A velocidade da distorção é, no entanto, mais lenta que a velocidade com que as próprias estrelas orbitam o centro galáctico. O Sol, por exemplo, completa uma rotação em cerca de 220 milhões de anos.

Essas ideias só foram possíveis graças à capacidade sem precedentes da missão Gaia de mapear a Via Láctea em 3D, determinando com precisão as posições de mais de um bilhão de estrelas no céu e estimando sua distância da Terra. O telescópio, parecido com um disco voador, também mede as velocidades com as quais estrelas individuais se movem no céu, permitindo que os astrônomos ‘reproduzam’ o filme da história da Via Láctea, indo e voltando no tempo ao longo de milhões de anos.
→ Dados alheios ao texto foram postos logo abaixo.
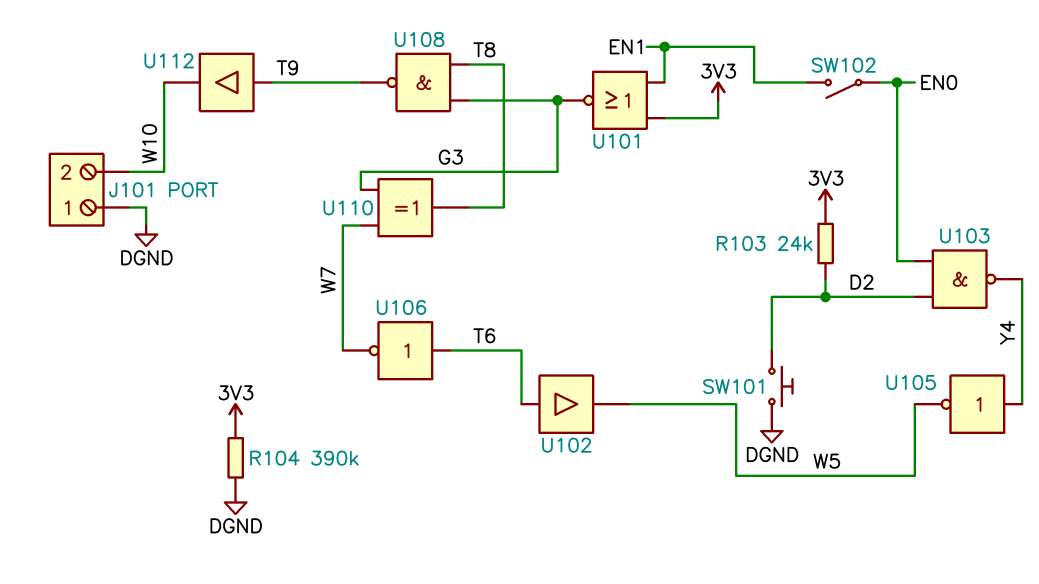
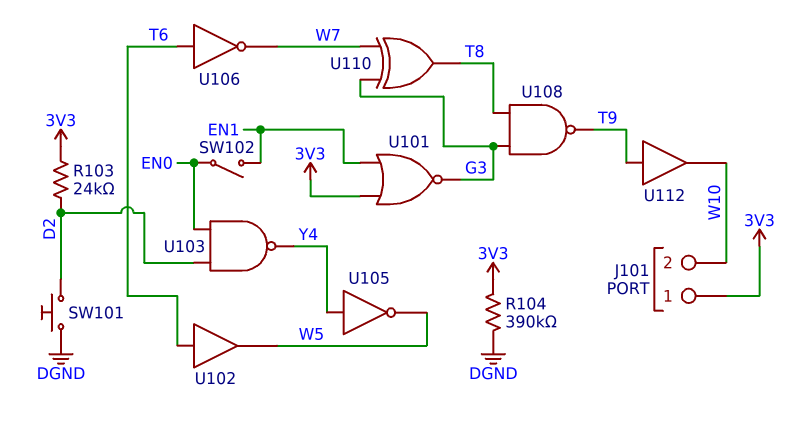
J101 pin 1: DGND -> 3V3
“É como ter um carro e tentar medir a velocidade e a direção da viagem dele por um período muito curto de tempo e, com base nesses valores, tentar modelar a trajetória passada e futura do carro”, diz Ronald Drimmel, astrônomo pesquisador do Observatório Astrofísico de Turim e coautor do artigo. “Se fizermos essas medições para muitos carros, poderemos modelar o fluxo de tráfego. Da mesma forma, medindo os movimentos aparentes de milhões de estrelas no céu, podemos modelar processos em larga escala, como o movimento da distorção.”

Sagitário?

Os astrônomos ainda não sabem qual galáxia pode estar causando a ondulação nem quando a colisão começou. Uma das candidatas é Sagitário, uma galáxia anã que orbita a Via Láctea, que se acredita ter rompido o disco galáctico da Via Láctea várias vezes no passado. Os astrônomos pensam que Sagitário será gradualmente absorvida pela Via Láctea, um processo que já está em andamento.
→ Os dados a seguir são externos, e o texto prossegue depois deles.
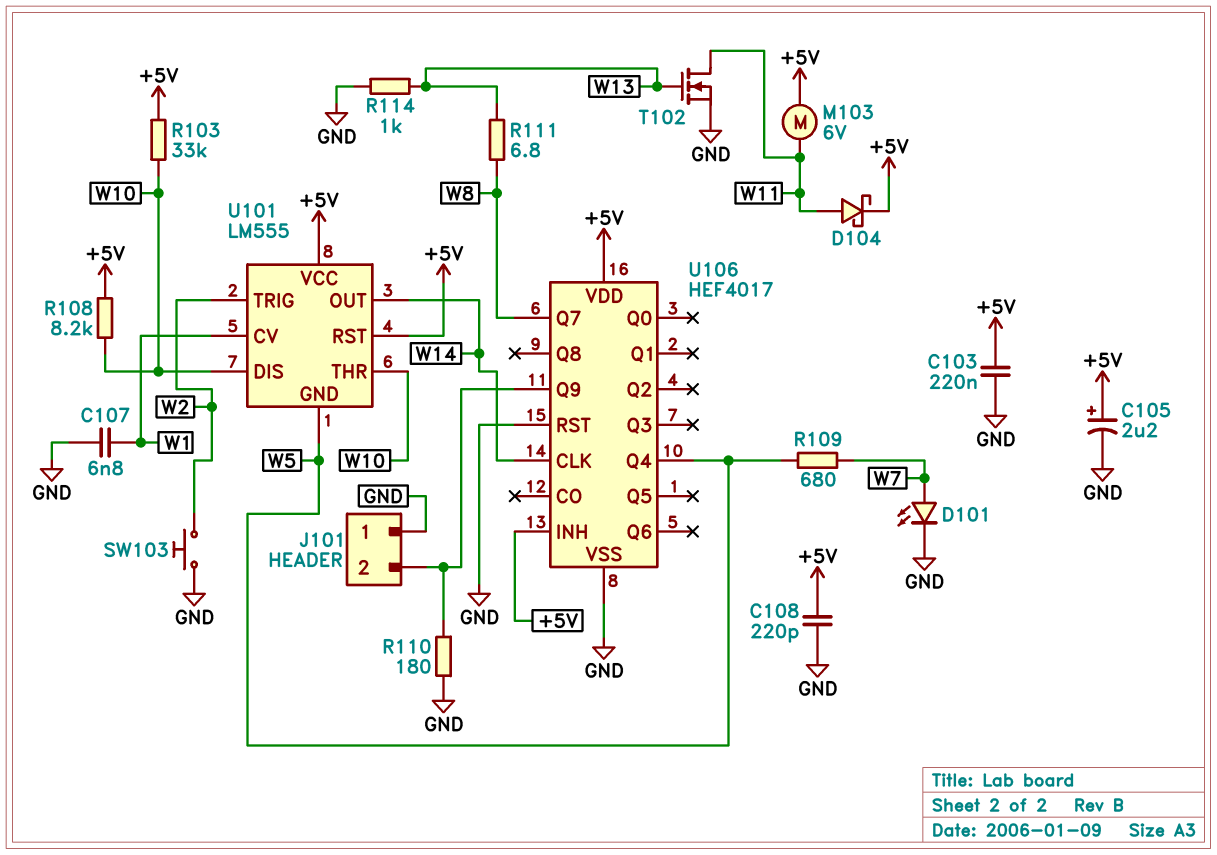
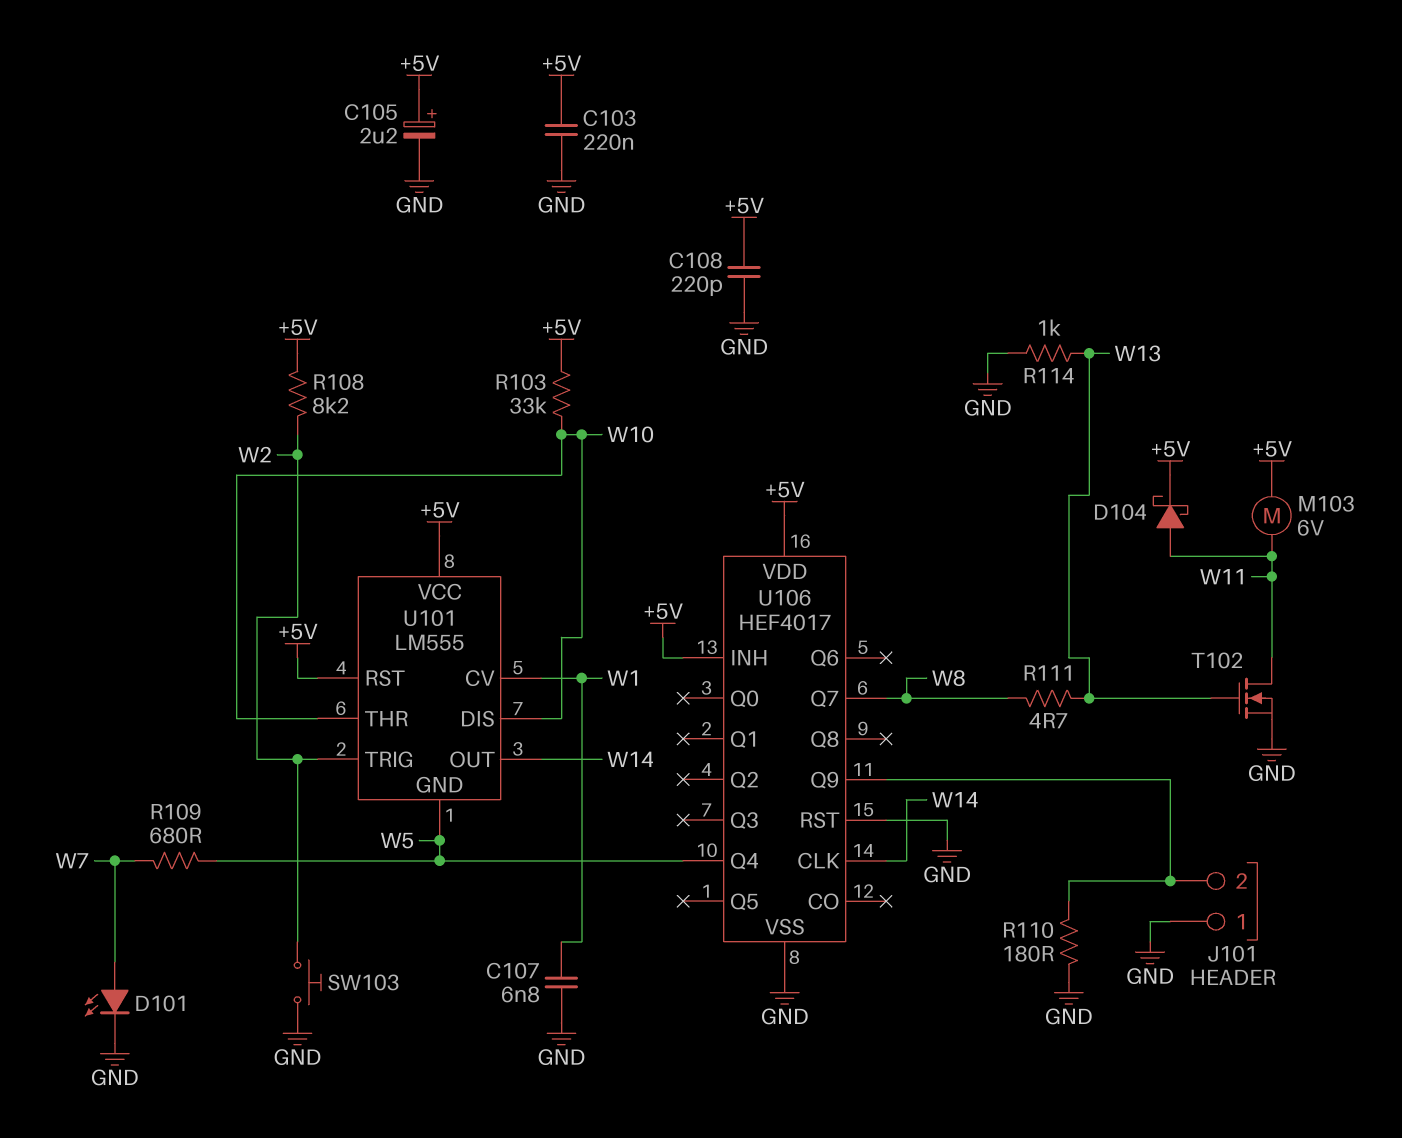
R108: 8.2k (+5V, W10) -> 8.2k (+5V, W2)
R111: 6.8 (W8, W13) -> 4.7 (W8, W13)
Diagrama da ESA que apresenta o disco da Via Láctea, com as distâncias do núcleo em relação ao Sol (26 mil anos-luz) e às extremidades deformadas (52 mil anos-luz): a amplitude da distorção onde está a Terra é muito pequena. Crédito: Stefan Payne-Wardenaar; Inset: Nasa/JPL-Caltech; Layout: ESA

“Com Gaia, pela primeira vez, temos uma grande quantidade de dados sobre uma grande quantidade de estrelas, cujo movimento é medido com precisão para que possamos tentar entender os movimentos em larga escala da galáxia e modelar sua história de formação”, diz Jos de Bruijne, cientista de projeto adjunto do Gaia. “Isso é algo único. Esta é realmente a revolução de Gaia.”

Por mais impressionantes que a distorção e sua precessão apareçam na escala galáctica, os cientistas nos asseguram que não há efeitos visíveis na vida de nosso planeta.

Muitas colisões

“O Sol está a uma distância de 26 mil anos-luz do centro galáctico, onde a amplitude da distorção é muito pequena”, diz Poggio. “Nossas medidas foram dedicadas principalmente às partes externas do disco galáctico, a 52 mil anos-luz do centro galáctico e além.”

Gaia anteriormente descobriu evidências de colisões entre a Via Láctea e outras galáxias no passado recente e distante, o que ainda pode ser observado nos padrões de movimento de grandes grupos de estrelas bilhões de anos após os eventos ocorrerem.

Enquanto isso, o satélite, atualmente no sexto ano de sua missão, continua varrendo o céu e um consórcio europeu está ocupado processando e analisando os dados que continuam fluindo em direção à Terra. Astrônomos de todo o mundo estão ansiosos pelos próximos dois lançamentos de dados de Gaia, planejados para o final de 2020 e a segunda metade de 2021, respectivamente, para encarar outros mistérios da galáxia que chamamos de lar.